Yabancı yatırımcı kaçtı, gelecek olana kaygılandırdı, işsizlik arttı, gelir dağılımındaki fark yoksulların aleyhine bozuldu. Döviz kurları ve altın arttı. Yoksulluk sıralamasında en altlara düştük.
Liyakatin yerine siyasi atamalar öne çıktı. Hak eden değil çak eden işe alındı.
Köyler boşaltılıp üretim durma noktasına getirildi.

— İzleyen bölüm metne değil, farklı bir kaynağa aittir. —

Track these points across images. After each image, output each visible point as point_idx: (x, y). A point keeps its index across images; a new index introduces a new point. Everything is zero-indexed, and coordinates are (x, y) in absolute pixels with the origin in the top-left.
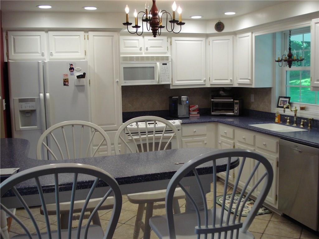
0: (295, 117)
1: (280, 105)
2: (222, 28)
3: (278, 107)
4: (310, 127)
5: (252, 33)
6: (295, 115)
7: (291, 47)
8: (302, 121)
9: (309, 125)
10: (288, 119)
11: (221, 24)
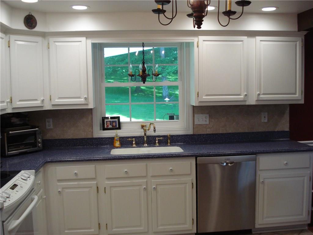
0: (145, 137)
1: (107, 126)
2: (34, 25)
3: (104, 129)
4: (170, 143)
5: (86, 38)
6: (145, 134)
7: (144, 61)
8: (157, 139)
9: (169, 141)
10: (134, 140)
11: (32, 18)
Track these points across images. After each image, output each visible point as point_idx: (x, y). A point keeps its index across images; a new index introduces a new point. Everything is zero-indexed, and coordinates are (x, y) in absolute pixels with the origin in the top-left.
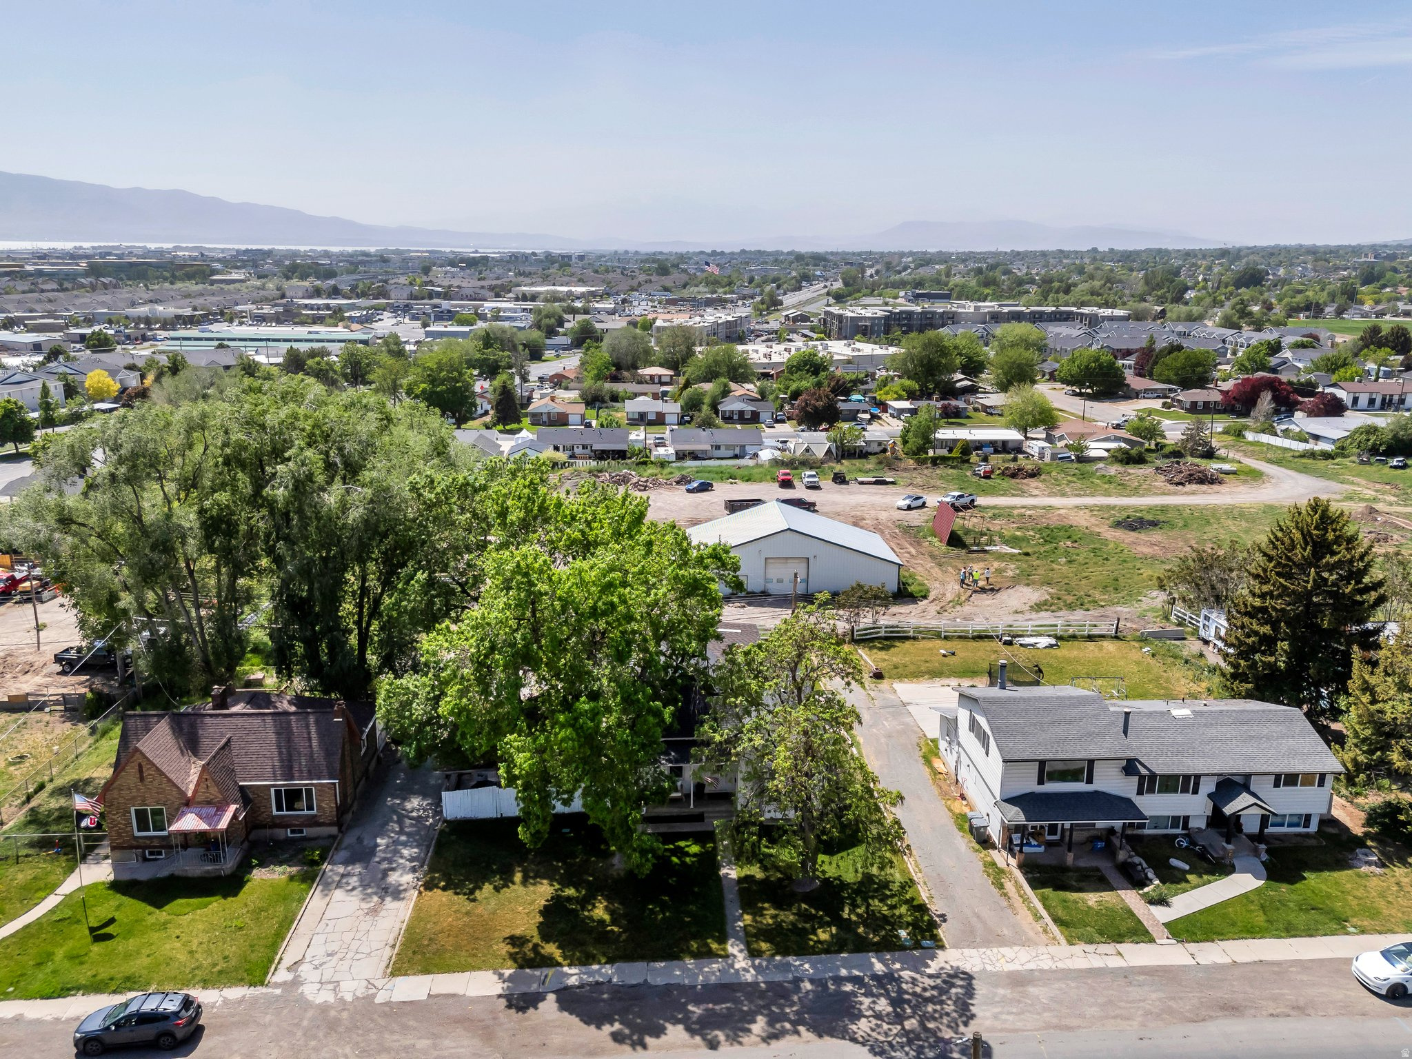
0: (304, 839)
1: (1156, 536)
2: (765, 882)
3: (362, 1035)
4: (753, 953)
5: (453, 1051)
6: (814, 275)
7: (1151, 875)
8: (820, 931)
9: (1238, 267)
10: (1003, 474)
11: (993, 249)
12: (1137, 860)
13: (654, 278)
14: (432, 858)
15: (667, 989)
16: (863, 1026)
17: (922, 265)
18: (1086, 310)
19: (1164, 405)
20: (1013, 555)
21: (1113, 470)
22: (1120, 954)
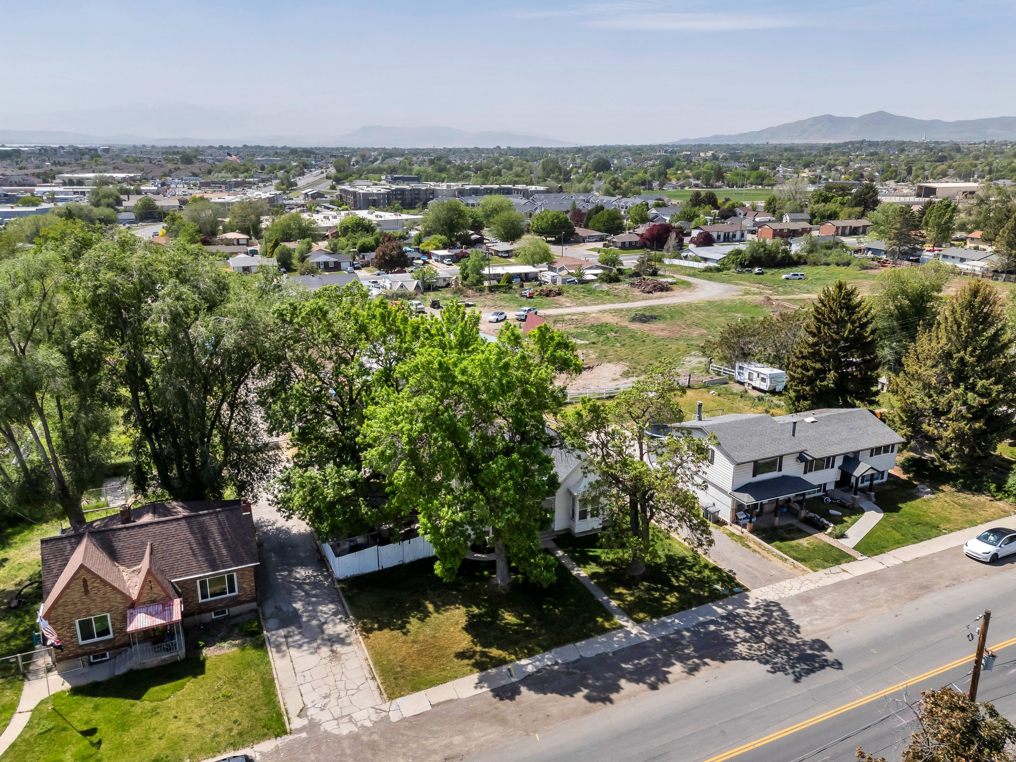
0: (229, 617)
1: (659, 325)
2: (607, 573)
3: (403, 747)
4: (639, 622)
5: (485, 738)
6: (312, 164)
7: (826, 522)
8: (668, 597)
9: (592, 159)
10: (540, 294)
11: (431, 146)
12: (812, 515)
13: (181, 166)
14: (350, 609)
15: (601, 658)
16: (742, 648)
17: (387, 158)
18: (519, 187)
19: (604, 245)
20: (586, 345)
21: (605, 287)
22: (844, 571)
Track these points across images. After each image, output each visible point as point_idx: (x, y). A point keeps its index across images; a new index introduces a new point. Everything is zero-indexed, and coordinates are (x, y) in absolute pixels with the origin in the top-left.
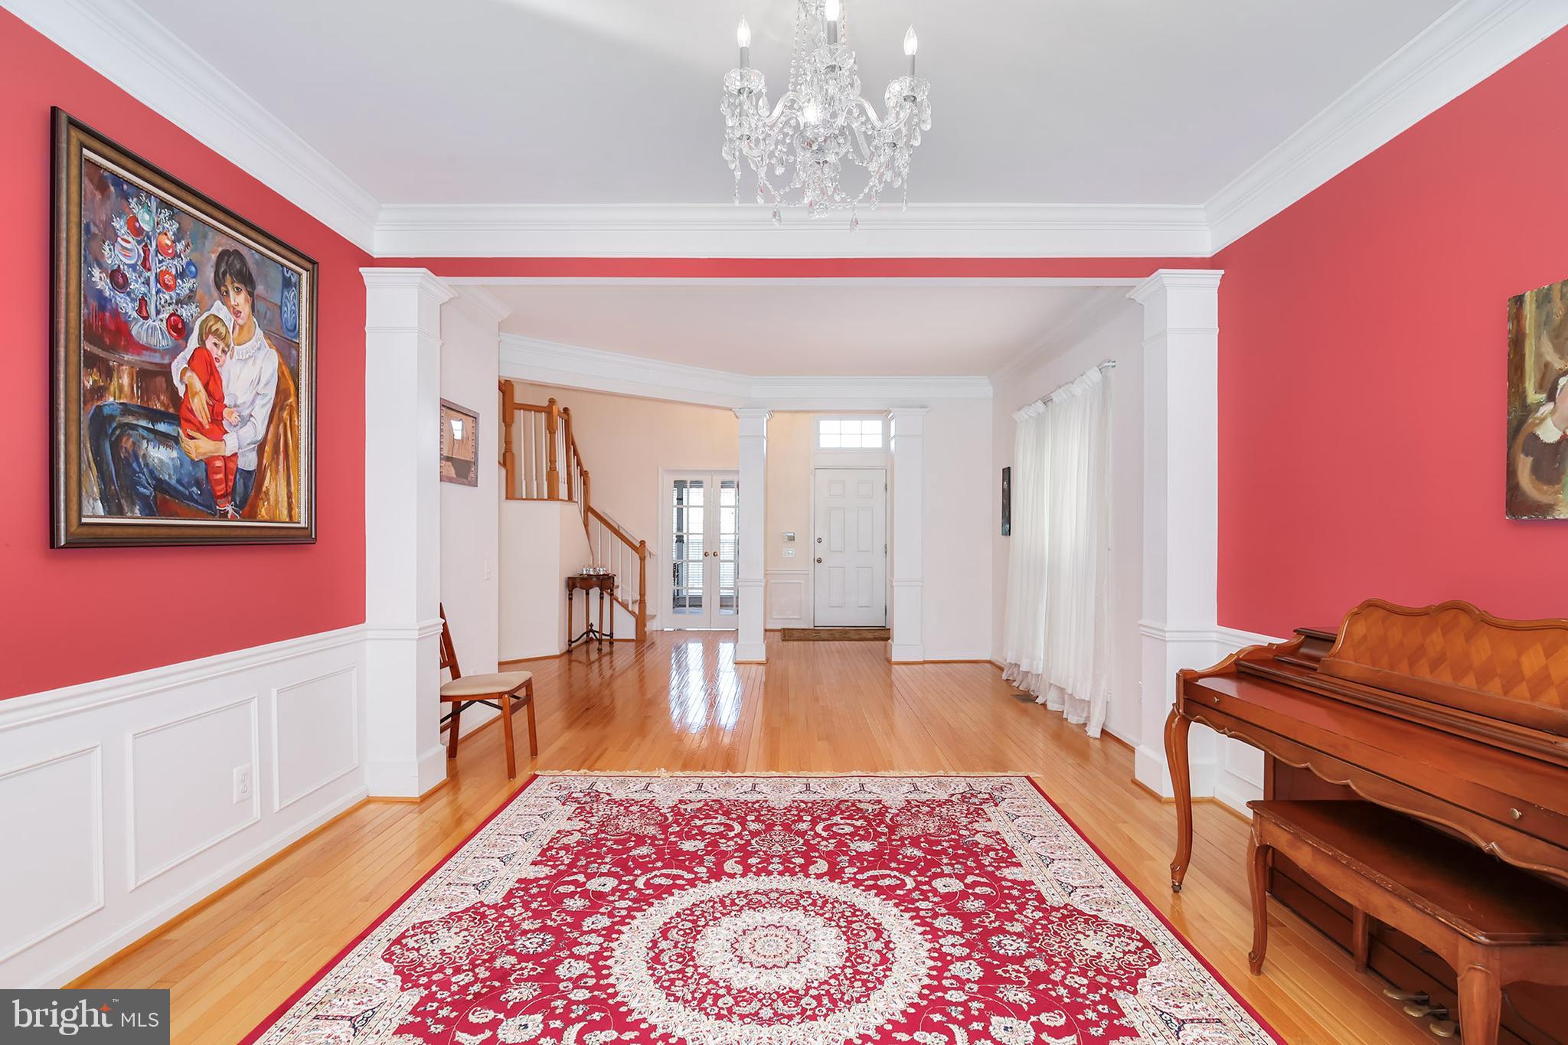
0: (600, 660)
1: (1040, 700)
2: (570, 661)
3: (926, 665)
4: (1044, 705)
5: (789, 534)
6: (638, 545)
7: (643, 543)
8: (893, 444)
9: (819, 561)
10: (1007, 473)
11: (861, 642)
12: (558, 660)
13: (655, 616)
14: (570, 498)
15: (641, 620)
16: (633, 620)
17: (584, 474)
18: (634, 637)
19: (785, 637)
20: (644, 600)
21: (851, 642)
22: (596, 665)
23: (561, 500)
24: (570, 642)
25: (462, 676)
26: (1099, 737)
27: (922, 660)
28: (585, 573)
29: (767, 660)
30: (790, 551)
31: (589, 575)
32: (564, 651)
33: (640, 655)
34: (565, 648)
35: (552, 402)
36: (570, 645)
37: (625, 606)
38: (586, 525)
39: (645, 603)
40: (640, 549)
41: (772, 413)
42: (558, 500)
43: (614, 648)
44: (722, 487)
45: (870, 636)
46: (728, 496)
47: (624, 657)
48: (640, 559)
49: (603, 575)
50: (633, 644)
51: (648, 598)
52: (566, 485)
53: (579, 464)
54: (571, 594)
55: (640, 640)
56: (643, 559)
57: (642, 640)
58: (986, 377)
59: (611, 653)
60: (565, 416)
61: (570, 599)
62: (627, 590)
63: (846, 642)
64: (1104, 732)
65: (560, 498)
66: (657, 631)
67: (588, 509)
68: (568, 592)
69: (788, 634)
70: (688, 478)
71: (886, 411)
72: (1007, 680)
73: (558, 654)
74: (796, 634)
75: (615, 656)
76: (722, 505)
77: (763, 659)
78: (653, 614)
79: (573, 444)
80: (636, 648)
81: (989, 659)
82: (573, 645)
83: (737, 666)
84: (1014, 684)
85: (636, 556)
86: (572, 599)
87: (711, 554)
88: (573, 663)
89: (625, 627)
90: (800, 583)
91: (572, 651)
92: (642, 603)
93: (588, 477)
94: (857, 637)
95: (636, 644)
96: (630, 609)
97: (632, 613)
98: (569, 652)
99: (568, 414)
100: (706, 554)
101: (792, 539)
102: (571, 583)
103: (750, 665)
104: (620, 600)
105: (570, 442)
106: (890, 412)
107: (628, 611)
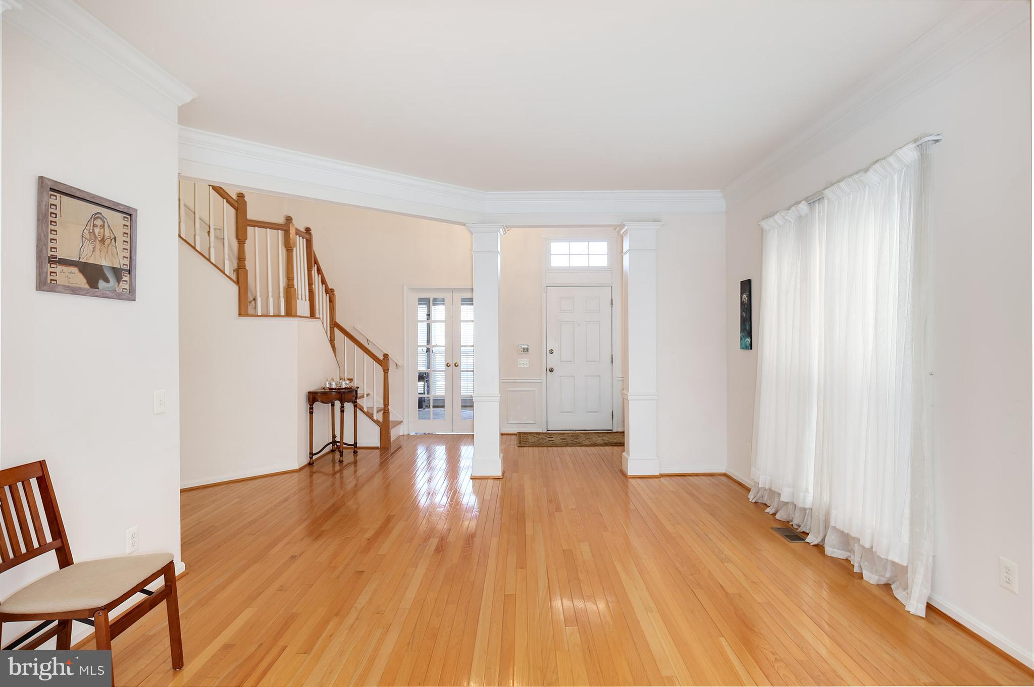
0: (341, 471)
1: (812, 539)
2: (312, 474)
3: (662, 479)
4: (820, 547)
5: (523, 346)
6: (381, 358)
7: (386, 356)
8: (626, 259)
9: (551, 370)
10: (746, 286)
11: (592, 448)
12: (297, 475)
13: (402, 421)
14: (313, 315)
15: (385, 427)
16: (377, 429)
17: (330, 292)
18: (378, 445)
19: (520, 443)
20: (388, 410)
21: (583, 448)
22: (338, 475)
23: (299, 317)
24: (312, 454)
25: (74, 563)
26: (923, 615)
27: (658, 474)
28: (328, 386)
29: (504, 473)
30: (524, 362)
31: (331, 389)
32: (306, 463)
33: (384, 463)
34: (305, 460)
35: (289, 219)
36: (311, 458)
37: (369, 415)
38: (332, 340)
39: (388, 412)
40: (384, 362)
41: (507, 228)
42: (296, 316)
43: (358, 457)
44: (462, 305)
45: (599, 440)
46: (467, 312)
47: (368, 464)
48: (384, 371)
49: (345, 388)
50: (378, 451)
51: (391, 408)
52: (308, 303)
53: (323, 282)
54: (311, 408)
55: (385, 448)
56: (386, 371)
57: (386, 448)
58: (719, 190)
59: (355, 463)
60: (308, 237)
61: (311, 413)
62: (371, 400)
63: (578, 448)
64: (929, 607)
65: (298, 315)
66: (404, 435)
67: (334, 325)
68: (309, 406)
69: (524, 439)
70: (431, 296)
71: (619, 226)
72: (755, 502)
73: (297, 467)
74: (531, 439)
75: (358, 464)
76: (462, 319)
77: (499, 473)
78: (400, 420)
79: (316, 262)
80: (381, 455)
81: (723, 471)
82: (315, 457)
83: (474, 481)
84: (768, 510)
85: (380, 369)
86: (313, 412)
87: (453, 365)
88: (315, 476)
89: (369, 436)
90: (534, 391)
91: (313, 463)
92: (386, 411)
93: (334, 294)
94: (587, 442)
95: (381, 451)
96: (375, 418)
97: (377, 422)
98: (310, 464)
99: (310, 234)
100: (448, 365)
101: (526, 350)
102: (311, 397)
103: (486, 480)
104: (365, 410)
105: (312, 261)
106: (624, 226)
107: (373, 420)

Ülkemiz adalette, eğitimde küme düştü.
Eleştiri, öz eleştiri tamamen baskılandı, eleştiren şiddetle cezalandırıldı veya terörist, hain damgaları vuruldu.
"Haklı eleştiri muhataplarına hatadan dönme fırsatı verir " sözünden hiç ders alınmadı. Geldiğimiz nokta bu ülkeye ve vatandaşa çok pahalıya mal oldu.
Bu günah ise sadece tek başına iktidarın değil doğru dürüst muhalefet yapamayan partilerin ve iktidarı bugüne hiç eleştirmeyen, her yanlışını bile bile alkışlayan gazeteci kisvesi altındakiler, sözde bilim adamları, öğretim görevlileri, televizyon yapımcı ve yorumcuları bu büyük felaketin ve günahın suç ortaklarıdır.
Bu güne kadar hiç bir hatasını kabul etmeyen, her kusuru başkasında arayan anlayış iflas etti.
İzlenen hatalı ve yanlış politikalar sonucunda işsizlik arttı, geçim sıkıntısı zirve yaptı. Dış ve iç borç insafsız zamlarla halkın üstüne yıkılmaya çalışılıyor. Milli değerlerimiz fabrikalar, yeraltı, yer üstü zenginliklerimiz topyekûn elden çıkarılmaktayken, bu kötü manzara iktidar sevicileri tarafından her haliyle alkışlanmaya devam ediyor.